Showing posts with label j p morgan chase. Show all posts
Showing posts with label j p morgan chase. Show all posts

Monday, March 31, 2008

Hold your Noses, Here Comes the Fed Again!

The J.P Morgan Chase buyout of Bear Stearns stinks to high Heaven .... here's why!

  • The Fed says that Bear Stearns (BS) was headed for bankruptcy. How strange that Bear's officers and directors received billions of dollars in bonuses just before the sale to J.P. Morgan (JPM) ... what's that strange smell?
  • Then the Fed announces that they were going to open the discount window to Goldman, Lehman, Morgan and others. But guess what? Nobody at the Fed bothered t0 tell BS ... that strange smell is getting stronger!
  • If BS was about to get vaporized, why didn't the Fed offer the $30 million dollars directly to BS as opposed to backing JPM's purchase of BS for a pittance? The straight answer is that the Fed wanted BS to go down! .... that strange smell is now becoming overpowering.
  • New York Stock Exchange rules supposedly prevent any one from buying more than 20% of a company without a shareholder vote. JPM bought 39.5% of BS without bothering to talk to the shareholders ... now that strange smell has become a stench which is wafting towards the Heavens.
  • The Fed overstepped its legal boundaries .... what else is new! It did not provide liquidity to the banking system, but rather, it went far beyond that by putting up a $30 billion dollar non recourse loan to JPM to ensure the solvency of a non-bank entity. Bear Stearns is not a bank.
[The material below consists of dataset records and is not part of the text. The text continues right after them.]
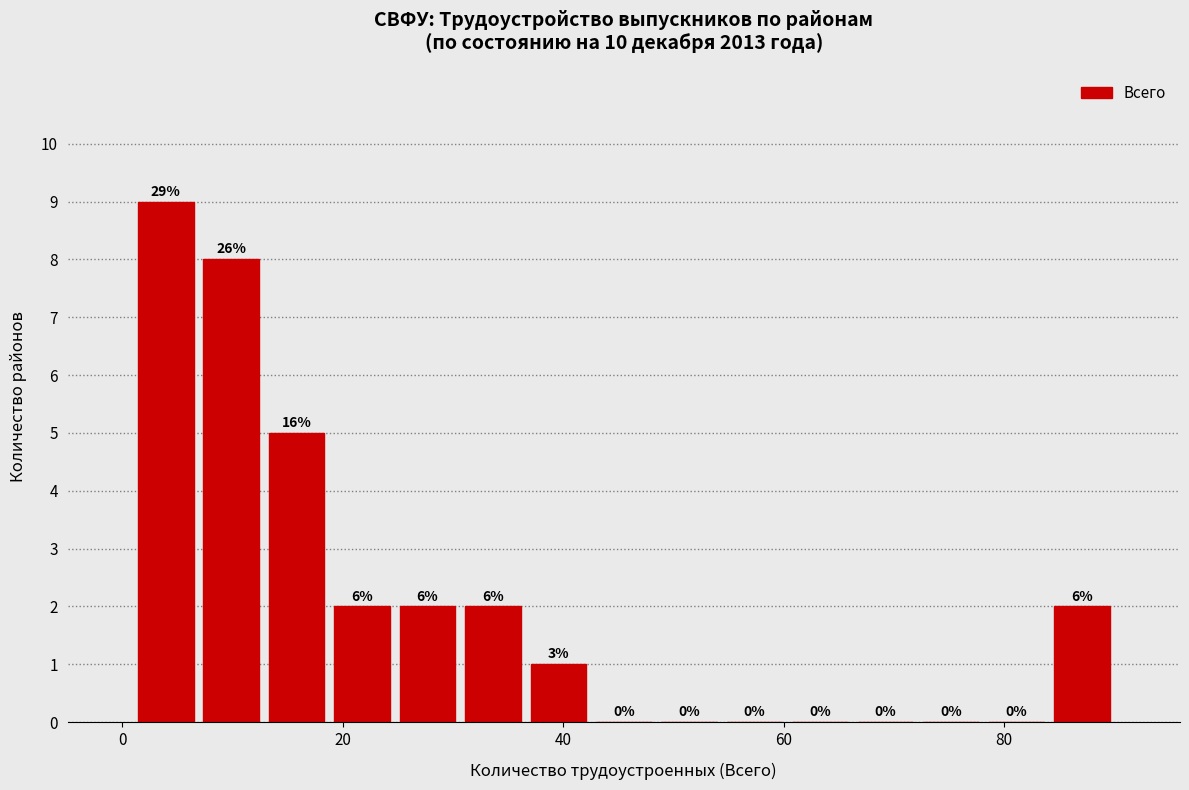

Read against the x-axis, roughly where is the centre of the tallest bar?

4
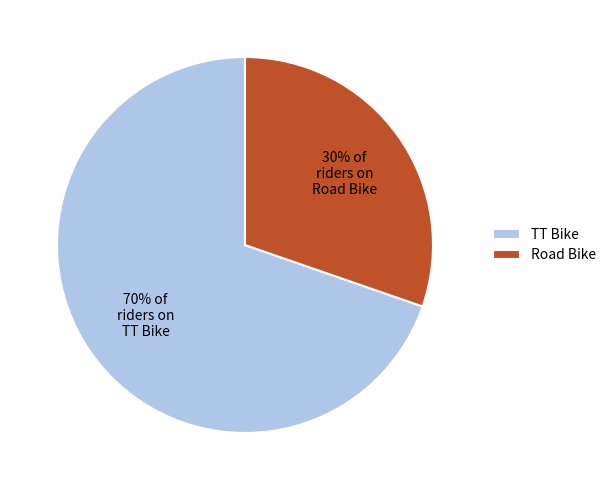

To the nearest percent, what is the average slice percentage?

50%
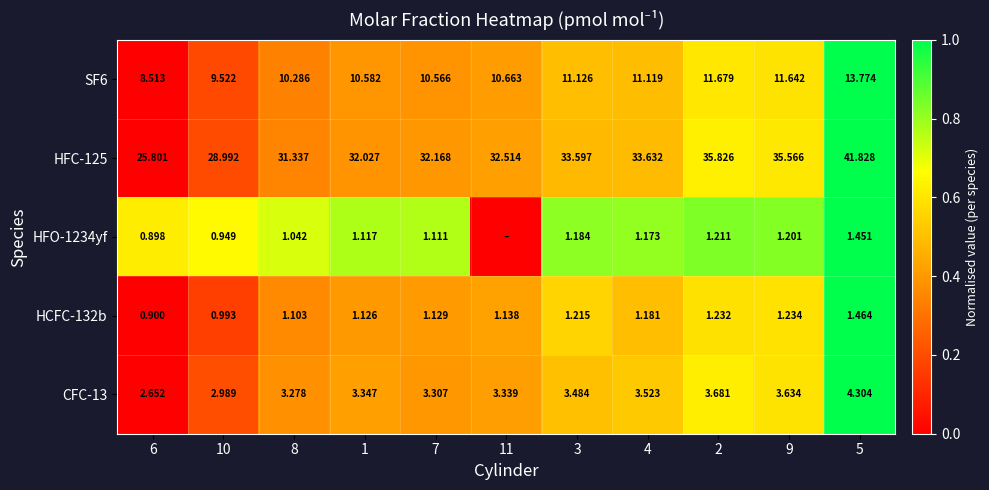

At which label does HFC-125 reach its minimum?

6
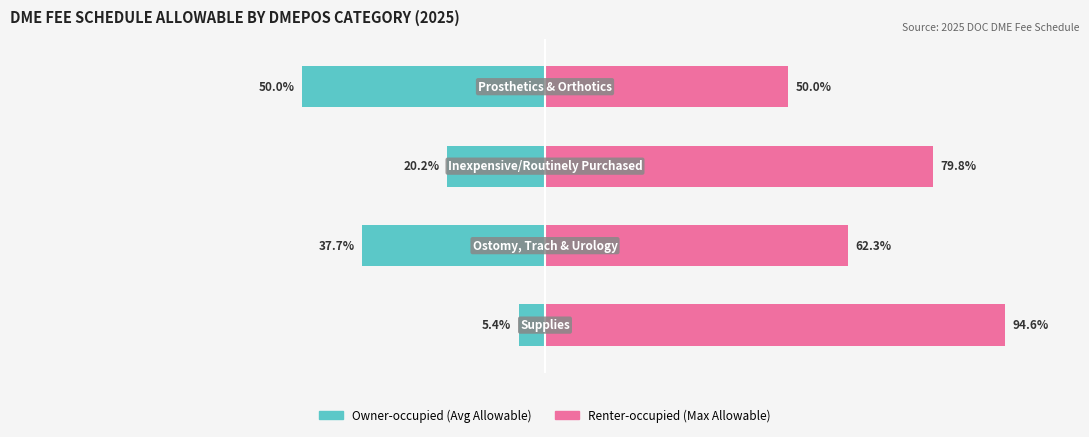

What is the sum of all Owner-occupied values?

-113.3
It's an investment (excuse me while I guffaw) bank.... the stench is almost at the Pearly Gates.
  • FYI...FYI...FYI...FYI... J.P. Morgan is the Federal Reserves largest SHAREHOLDER!!!! Oh my, you don't think that there could be any connection here do you?
  • As I have documented in my previous posts, the Fed is neither Federal nor a Reserve ... it is in fact the biggest scam of all time! .... now their stench has definately risen higher than Heaven itself.

Tuesday, March 18, 2008

Some News about Goldman Sachs, Morgan Stanley, Bear Stearns and J.P. Morgan Chase

In February 2008 Goldman Sachs, Morgan Stanley and Bear Stearns were under investigation by the FBI and the SEC, as well as by the states of New York and Connecticut in the default of mortgage-backed bonds.
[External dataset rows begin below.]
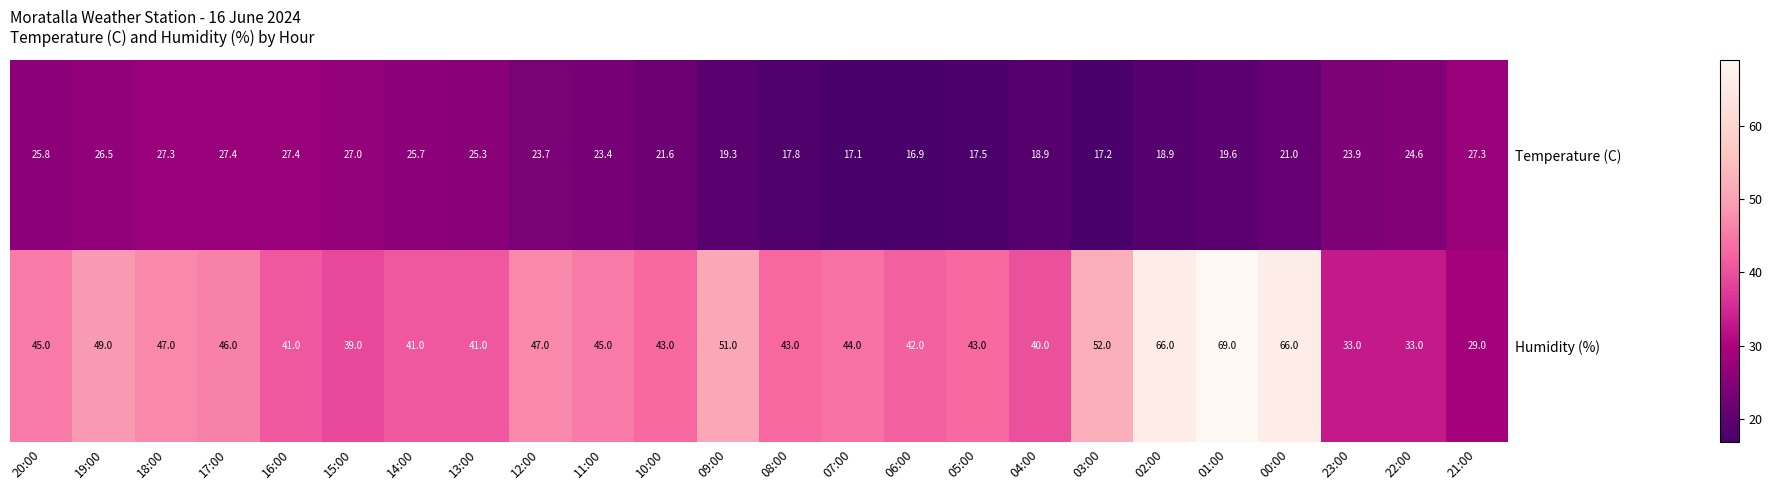

Between 09:00 and 02:00, which series saw the biggest shift?

Humidity (%)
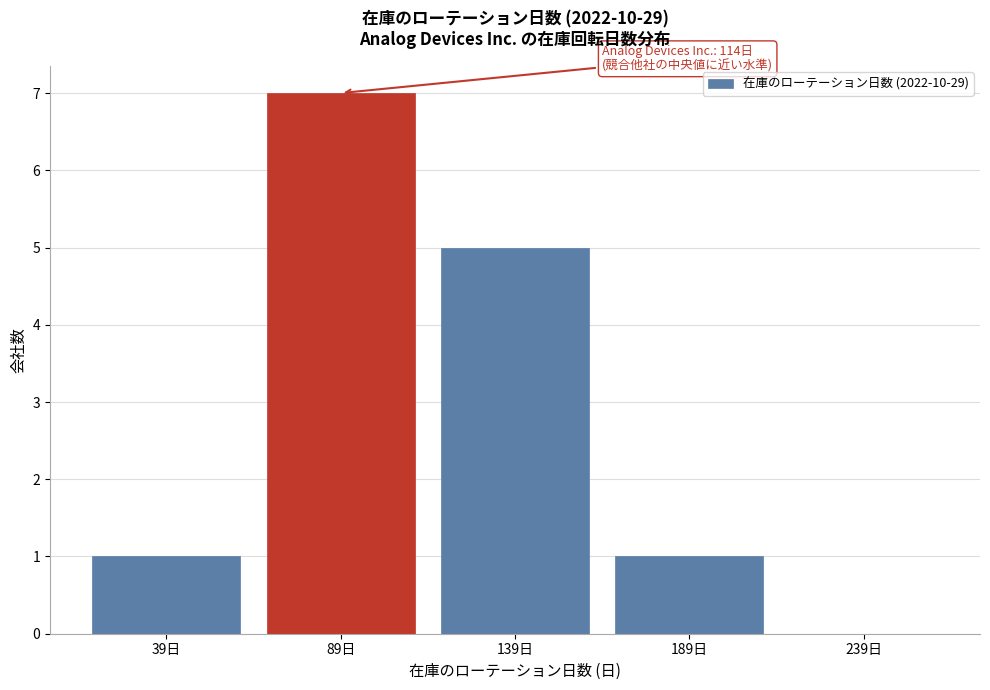

Reading left to right, list all the values displayed in this chart.

39日=1	89日=7	139日=5	189日=1	239日=0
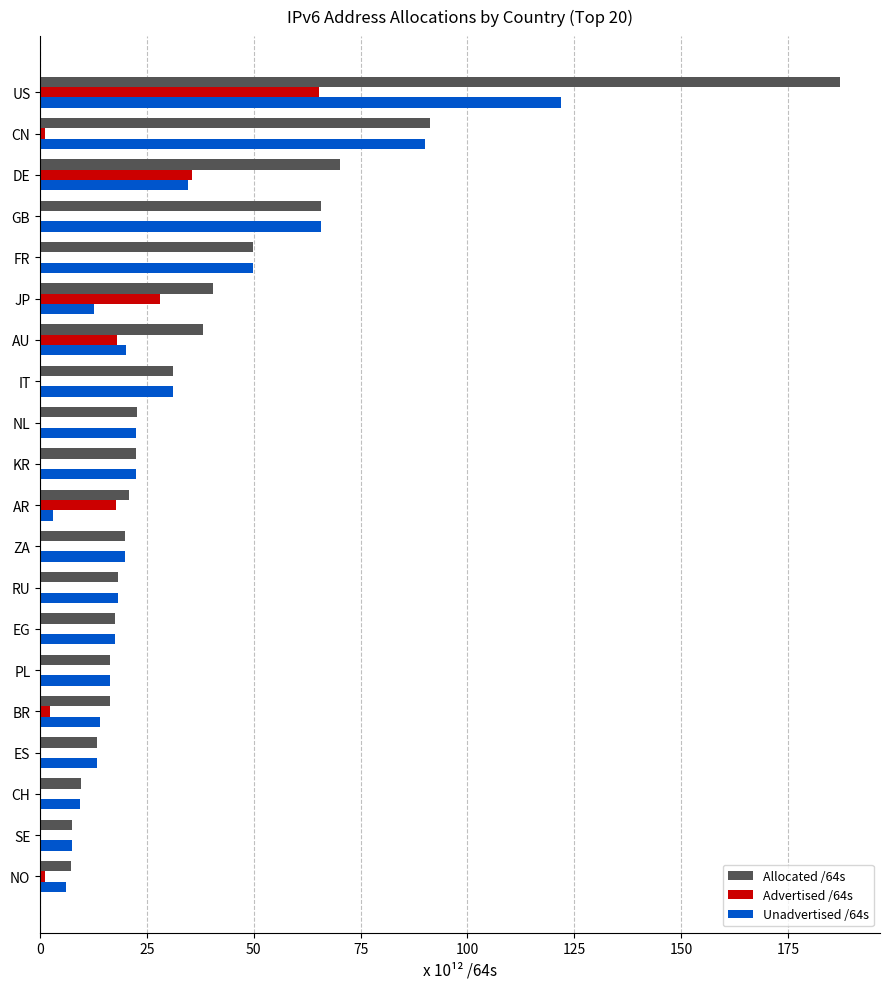

At which label does Unadvertised /64s reach its peak?

US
They are looking for criminal activity and insider trading in the packaging of subprime loans as securities.

Meanwhile the rumor persists on Wall Street and in Frankfurt, London and Paris that J.P. Morgan Chase has a $4Billion dollar loss on a derivatives trade coming very soon.

Now J.P Morgan Chase pays $2 a share ($270 million) to buy all of Bear Stearns - less than one-tenth the firm's market price on Friday. Only a year ago, Bear's shares sold for $170. The sale price includes Bear Stearn's soaring Madison Avenue headquarters.
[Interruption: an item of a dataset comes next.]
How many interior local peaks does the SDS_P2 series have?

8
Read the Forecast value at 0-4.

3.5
The deal for Bear was done at the behest of the Fed and Treasury Department with the Fed approving a $30 billion credit line to help J.P. Morgan do the deal for the troubled firm, which was driven to the brink of bankruptcy by what amounted to a run on the bank.

Isn't it interesting that the Fed, which is a privately owned corporation (see my series: The Federal Reserve is neither Federal nor a Reserve. It is one of the Greatest Scams of Alltime!) was created by 7 men in 1910 at a highly secret meeting on Jekyll Island. Two of these men were; Henry Davison, senior partner of J.P. Morgan Company and Benjamin Strong, head of J.P. Morgan's Banker's Trust who 3 years later became the first head of the Federal Reserve System.